I was at work earlier this morning doing work inside of a network device. I spent about 5 hours working on one device in particular, but which is part of a pair (redundant devices). I'll call them device A (DA) and device B (DB). For the past several months, I have spent a lot of time working on these two devices. Much has happened, notably DA was replaced (entire chassis replacement) exactly one week ago.
While working on DB something on DA failed in a way that is beyond my current understanding of electricity.
Most of my work centered around DB in a non-direct way; I was moving fiber-optic cables around that connect to DB but do not directly attach. Only at the end did I physically and directly interact with DB. DA was not involved in this work at all, since it needs to be available during this time. At the very last stage, after at least 4 hours, I did something directly on DB by removing one of its components (a line card). While the card was half-way out, a fiber-optic cable brushed up against this card. I can remember seeing it touch a grounding strip that lines the card on both sides. As soon as this happened, I heard a loud electro-mechanical POP noise* and a power-supply on DA failed. Although I have not heard that particular sound before, I have several times heard the sound of a power circuit tripping and the circuit breaker activating. It was not like this, it had very much the sound of something permanently breaking to it. Troubleshooting the issue revealed the device reporting that power-supply (there are two) failing at the same time as the sound, that the circuit-breaker on the power circuit did not trip, and that the power-supply would not work after removing and re-inserting it. It was replaced with a different power-supply and all appears to be well.
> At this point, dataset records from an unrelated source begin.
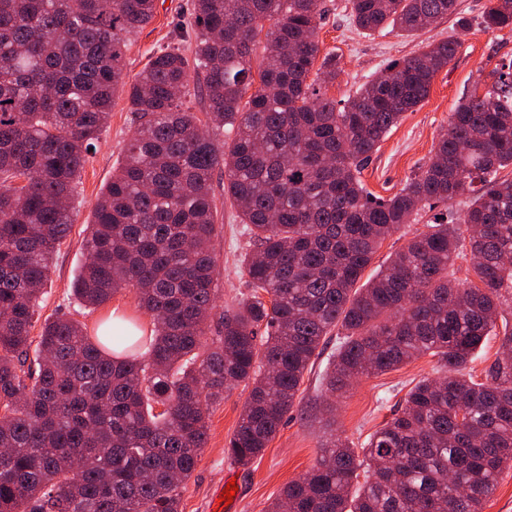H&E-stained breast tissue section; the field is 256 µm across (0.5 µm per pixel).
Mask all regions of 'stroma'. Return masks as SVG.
I'll list each match as a JSON object with an SVG mask.
<instances>
[{"label":"stroma","instance_id":"obj_1","mask_svg":"<svg viewBox=\"0 0 512 512\" xmlns=\"http://www.w3.org/2000/svg\"><path fill=\"white\" fill-rule=\"evenodd\" d=\"M190 3L191 0H157L154 20L132 35L127 45L128 76L139 73L160 49L179 42L190 45ZM486 4L487 0H458L456 13L409 36L389 28L371 34L356 29L349 17L347 0H322L324 16L318 41L321 56L336 60V79L325 89L332 99L346 98L377 76L389 61L410 56L428 43L451 36L461 42L454 60L435 77L425 102L404 114L364 168L361 179L375 195L387 198L399 192L433 155L448 130V119L459 99L474 88L491 84L493 70L501 62L512 60V30L487 29L480 24ZM132 133L126 97L116 93L107 126L80 174L72 229L54 255L40 317L69 313L91 330L115 315L149 325L150 319L140 309L132 290H121L96 308L79 306L72 295V283L85 260L83 239L93 205L111 180ZM212 196L220 228L212 240L218 298L206 323L211 338L218 334L223 311L236 306L251 292L243 260L252 248L247 226L241 223L235 207L224 195L223 173L213 175ZM433 216L432 210L421 211L415 221L386 239L365 269L364 278H372L391 254L402 249L414 235L426 231ZM508 330H512V303L505 305L488 340L467 364L465 375L484 379L485 370L496 358L500 340ZM335 346V337H328L324 354L303 377L294 407L262 455L248 467L232 463L224 448L237 428L250 385L239 383L225 393L223 401L211 406L206 445L195 471L181 490V512H214L231 478L238 490L230 512H267L288 482L312 467L331 437L346 440L353 448H363L370 435L391 419L409 390L424 378L436 377L439 368L436 358L427 354L397 369L362 377L337 397L336 407L330 411L324 407L322 376Z\"/></svg>","mask_w":512,"mask_h":512}]
</instances>
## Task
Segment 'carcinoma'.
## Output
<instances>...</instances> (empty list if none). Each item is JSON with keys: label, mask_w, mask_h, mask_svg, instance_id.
Wrapping results in <instances>:
<instances>
[{"label": "carcinoma", "mask_w": 512, "mask_h": 512, "mask_svg": "<svg viewBox=\"0 0 512 512\" xmlns=\"http://www.w3.org/2000/svg\"><path fill=\"white\" fill-rule=\"evenodd\" d=\"M348 5L363 30L413 35L457 0ZM155 9L156 0H0V512H181L209 406L251 384L224 449L251 463L335 329L323 376L333 396L427 354L441 375L411 388L362 452L330 440L269 512H482L512 468V332L485 380L462 370L512 302V181L498 179L512 166V60L484 93L461 98L429 162L383 198L361 171L428 98L457 39L390 62L336 101L323 91L336 79L332 59L309 80L319 0H194L191 52L162 50L129 82L123 48ZM482 24L512 28V0H488ZM120 88L135 130L94 206L72 291L97 307L132 289L153 334L123 319L91 335L63 314L35 341L80 172ZM217 170L251 225L253 293L224 311L205 351L218 291ZM463 196L466 210L437 218L358 285L389 235ZM458 258L474 280L455 277Z\"/></svg>", "instance_id": "1"}]
</instances>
I cannot remember which fiber exactly touched, because there were several nearby. There are some fibers (3) that connect DA to DB directly. Most of these fibers connect to other devices. This work occurred within a data center environment so the humidity is controlled, which prevents electro-static discharge (ESD). I had already been touching the device as I had to remove connectors on it and slide it out. It happened as the card was half-way out, and this fiber touched it; there might have been two but I clearly remember one.
I am at a loss to understand how this event on DB triggered a failure of a power-supply on DA.
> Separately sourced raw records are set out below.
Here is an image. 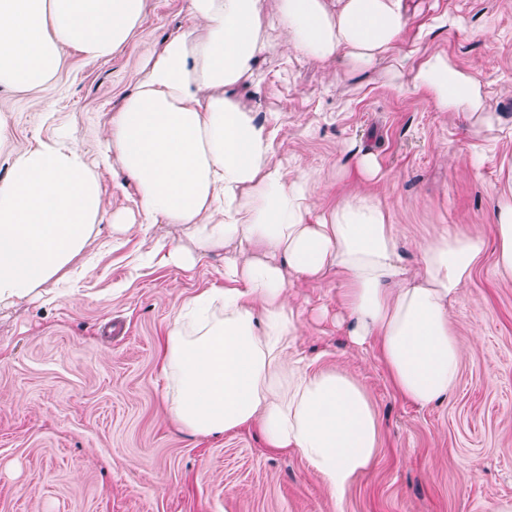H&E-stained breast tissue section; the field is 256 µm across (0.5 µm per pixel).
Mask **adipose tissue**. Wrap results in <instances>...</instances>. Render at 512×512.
Masks as SVG:
<instances>
[{
    "instance_id": "obj_1",
    "label": "adipose tissue",
    "mask_w": 512,
    "mask_h": 512,
    "mask_svg": "<svg viewBox=\"0 0 512 512\" xmlns=\"http://www.w3.org/2000/svg\"><path fill=\"white\" fill-rule=\"evenodd\" d=\"M188 0L186 27L167 39L112 115L104 151L137 189L145 223L175 228L155 248L190 269L224 258V285L198 293L165 339L170 420L192 436L257 425L267 448L301 455L334 498L376 462L380 420L367 389L339 368L297 357L288 293L336 276L354 343L376 342L397 391L426 407L453 392L462 351L449 306L471 280L486 242L441 231L418 244L409 270L399 227L373 194L323 207L314 176L273 158L266 124L232 96L268 53L270 25L286 49L337 74L393 56L437 111L461 114L473 137L493 129L483 83L448 55L401 52L405 0ZM144 0H0V86L52 79L61 50L107 60L139 27ZM495 196L496 266L512 279V153ZM104 190L84 149L63 133L14 154L0 179V305L55 282L86 250Z\"/></svg>"
}]
</instances>
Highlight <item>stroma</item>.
Listing matches in <instances>:
<instances>
[{"mask_svg":"<svg viewBox=\"0 0 512 512\" xmlns=\"http://www.w3.org/2000/svg\"><path fill=\"white\" fill-rule=\"evenodd\" d=\"M406 47L441 51L482 81L492 111L512 126V0H407ZM186 0H145L139 27L110 60L67 49L33 91L0 88V178L9 157L63 129L97 162L107 210L85 255L40 293L0 308V512H494L512 501V281L494 265L493 203L512 142L473 139L463 116L436 111L388 63L334 76L290 55L278 29L257 64L260 82L237 96L260 102L274 156L316 175L331 202L375 194L398 224L409 265L441 229L483 237L486 250L451 308L464 357L448 400L421 408L398 394L372 344L340 326L338 281L295 283V350L339 367L369 392L381 421L374 466L342 500L298 454L268 450L257 427L191 436L170 422L160 372L163 343L194 295L224 285V261L190 271L151 258L154 230L112 236L111 210L136 188L98 142L163 41L183 27ZM484 150L473 169L470 146ZM381 178L365 183L360 152Z\"/></svg>","mask_w":512,"mask_h":512,"instance_id":"35a3bbf8","label":"stroma"}]
</instances>
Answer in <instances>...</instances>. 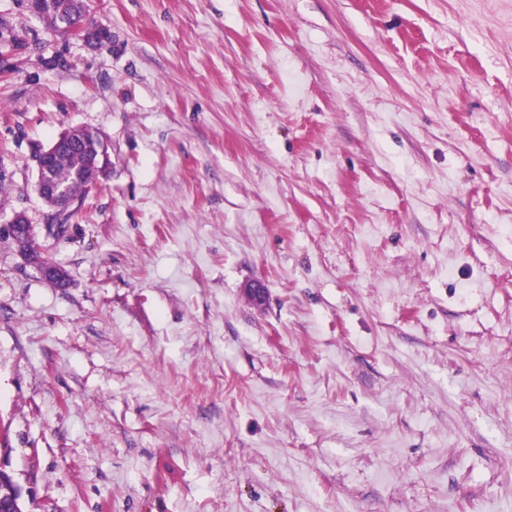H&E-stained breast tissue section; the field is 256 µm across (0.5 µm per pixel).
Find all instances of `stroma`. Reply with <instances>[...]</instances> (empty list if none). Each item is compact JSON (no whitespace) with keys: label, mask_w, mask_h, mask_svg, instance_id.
<instances>
[{"label":"stroma","mask_w":512,"mask_h":512,"mask_svg":"<svg viewBox=\"0 0 512 512\" xmlns=\"http://www.w3.org/2000/svg\"><path fill=\"white\" fill-rule=\"evenodd\" d=\"M86 4L111 46L0 0V227L69 276L0 235L23 512H512V0ZM71 127L112 166L55 239ZM42 50V42L38 33L27 28L18 29L10 17L0 16V57L3 64L0 68L1 74H7L15 66L12 62L13 56L8 54H32ZM3 55H8L4 56Z\"/></svg>","instance_id":"stroma-1"}]
</instances>
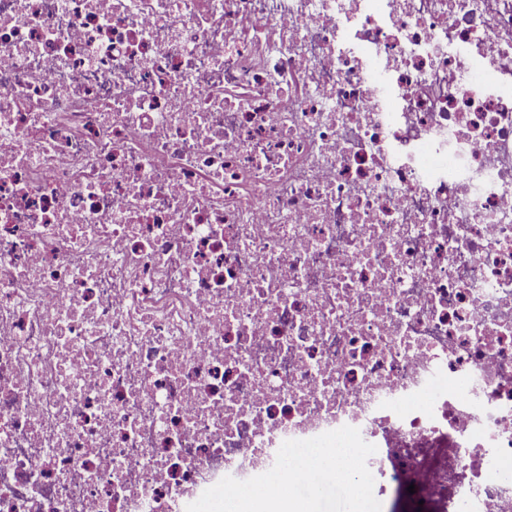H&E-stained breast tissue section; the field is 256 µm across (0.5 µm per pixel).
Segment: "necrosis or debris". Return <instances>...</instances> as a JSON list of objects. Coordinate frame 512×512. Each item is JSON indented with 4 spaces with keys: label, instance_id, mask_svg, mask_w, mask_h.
<instances>
[{
    "label": "necrosis or debris",
    "instance_id": "necrosis-or-debris-1",
    "mask_svg": "<svg viewBox=\"0 0 512 512\" xmlns=\"http://www.w3.org/2000/svg\"><path fill=\"white\" fill-rule=\"evenodd\" d=\"M345 425L512 512V0H0V512Z\"/></svg>",
    "mask_w": 512,
    "mask_h": 512
}]
</instances>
When I return the part to the manufacturer, I will specifically request a failure determination - they test the unit to see what failed on it and provide additional details related to that. I will also inquire as to this specific occurrence; who knows, maybe this has happened before on their equipment. Maybe the level of sophistication regarding their power-circuit protection is much more advanced than I realize.
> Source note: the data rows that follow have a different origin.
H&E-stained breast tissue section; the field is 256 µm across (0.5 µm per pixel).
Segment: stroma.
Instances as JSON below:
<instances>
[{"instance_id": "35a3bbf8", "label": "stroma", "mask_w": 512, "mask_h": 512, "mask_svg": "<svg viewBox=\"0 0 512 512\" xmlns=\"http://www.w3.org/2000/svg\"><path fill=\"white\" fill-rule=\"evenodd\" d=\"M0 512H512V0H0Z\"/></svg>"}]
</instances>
I really just don't know what to make of this. Even my manager, whom I had to call after this happened, said he didn't understand how that could've happened. He quickly joked that it might be karma, perhaps that escalation call I did not take over the weekend was coming back to haunt me. For some context,
here is a link to a picture of the device I was working on. I was working on one of these, while the one directly above it had some sort of electrical failure. I also will have to discuss this event to some degree in our weekly meeting today so that will be interesting.
* The sound: it's hard to describe, my best guess is it was some sort of circuit-breaker (or fuse) inside of the power-supply tripping (activating) and the abrupt interruption of the flow of around 600 watts coupled with the (designed) breaking of this component caused this noise.